Lucas Pinheiro Braathen conquistou neste sábado (14) a primeira medalha do Brasil em uma Olimpíada de Inverno. E logo a de ouro. O esquiador de 25 anos venceu a prova do slalom gigante nos Jogos de Milão e Cortina.
Ele assumiu a liderança na primeira descida, ao concluir o percurso em 1min13s92. Apesar de fazer apenas o 11º melhor tempo na descida seguinte (1min11s08), a marca foi suficiente para o brasileiro se manter à frente dos suíços Marco Odermatt, prata, e Meillard, bronze.
O slalom gigante consiste em duas descidas em um percurso com mastros fincados na neve, as chamadas “portas”, separadas por cerca de 25 metros. O esquiador deve passar entre eles. Vence quem obtiver a menor somatória de tempo.
Filho de mãe brasileira e pai norueguês, Lucas nasceu em Oslo, capital na Noruega. Competiu pelo país europeu até 2023, quando anunciou a aposentadoria precoce aos 23 anos. Na volta, decidiu competir pelo Brasil.
Durante a infância, Lucas morou por um curto período em São Paulo, após o divórcio dos pais. Seus avós residem em Campinas (SP), e ele também tem primos em São Paulo.
Sonhava se tornar jogador de futebol. Passava horas assistindo a vídeos de Ronaldo e Ronaldinho Gaúcho no YouTube. Aos nove anos de idade, no entanto, decidiu dar uma oportunidade ao pai, que desejava apresentá-lo ao esqui alpino — modalidade muito mais popular que o futebol na Noruega.
Sua evolução foi rápida. Aos 14 anos, passou a integrar a equipe norueguesa de desenvolvimento da modalidade. Dois anos depois, aos 16, tornou-se atleta federado pela Noruega junto à Federação Internacional de Esqui e Snowboard (FIS). Na temporada 2018/2019, quando tinha 18 anos, chamou atenção internacionalmente ao conquistar duas medalhas no Mundial Júnior de Esqui Alpino: prata no Super G e bronze no Combinado.
Na mesma temporada, Lucas fez sua estreia em etapas da Copa do Mundo, surgindo como um dos jovens talentos do esqui norueguês. O primeiro pódio veio logo na abertura da temporada 2020/2021. Ele conquistou a medalha de ouro no slalom gigante em Sölden, na Áustria, momento em que passou a viralizar também entre o público brasileiro.
Menos de três meses depois, sofreu uma grave lesão com rompimento de ligamentos nos joelhos, que o afastou do restante da temporada e o impediu de disputar o Campeonato Mundial de 2021. O processo de recuperação durou oito meses, e seu retorno ocorreu na temporada 2021/2022.
Nessa volta, alcançou novamente o topo do pódio, conquistando ouro no slalom em Wengen, na Suíça. Ao longo da temporada, somou mais cinco pódios — três medalhas de prata e duas de bronze.
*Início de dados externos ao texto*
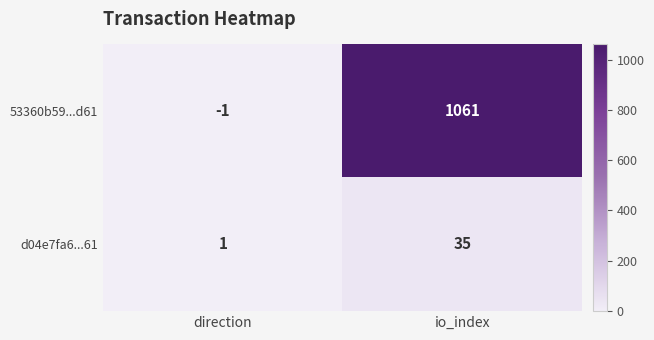

How many data points does each series have?

2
Já nos Jogos Olímpicos de Inverno de Beijing 2022, não conseguiu repetir o bom desempenho e acabou fora da classificação final.
A melhor fase da carreira até então veio na temporada seguinte, 2022/2023. Em 20 provas da Copa do Mundo, Lucas subiu ao pódio sete vezes (três ouros, uma prata e três bronzes) e terminou entre os dez primeiros colocados em 17 oportunidades.
Já consolidado como uma das grandes estrelas do esqui alpino, Lucas surpreendeu o cenário esportivo ao anunciar sua aposentadoria aos 23 anos, na véspera do início da temporada 2023/2024.
A decisão foi motivada por divergências com a federação norueguesa, especialmente relacionadas à exposição de patrocinadores, regras de vestimenta e participação em eventos.
Ele manteve sua decisão. Alugou seu apartamento em Oslo, passou um período de férias em Ilhabela, no litoral paulista, e só retornou à Europa em janeiro de 2024, quando a temporada já estava em andamento.
Convidado a participar de eventos ligados às etapas da Copa do Mundo, passou a reconsiderar a aposentadoria e a possibilidade de voltar às competições representando o Brasil.
Após alinhar-se com seus patrocinadores e com a Confederação Brasileira de Desportos na Neve (CBDN), anunciou oficialmente seu retorno em maio de 2024. Também obteve autorização da Noruega para a troca de cidadania esportiva, o que lhe permitiu manter seus pontos na FIS e estrear imediatamente na Copa do Mundo na temporada seguinte.
Sua reestreia como atleta brasileiro aconteceu na temporada 2024/2025. Mesmo largando em posições desfavoráveis, terminou em quarto lugar no slalom gigante em Sölden, na Áustria, e repetiu a colocação no slalom em Levi, na Finlândia. O primeiro pódio defendendo o Brasil veio no slalom gigante em Beaver Creek, nos Estados Unidos.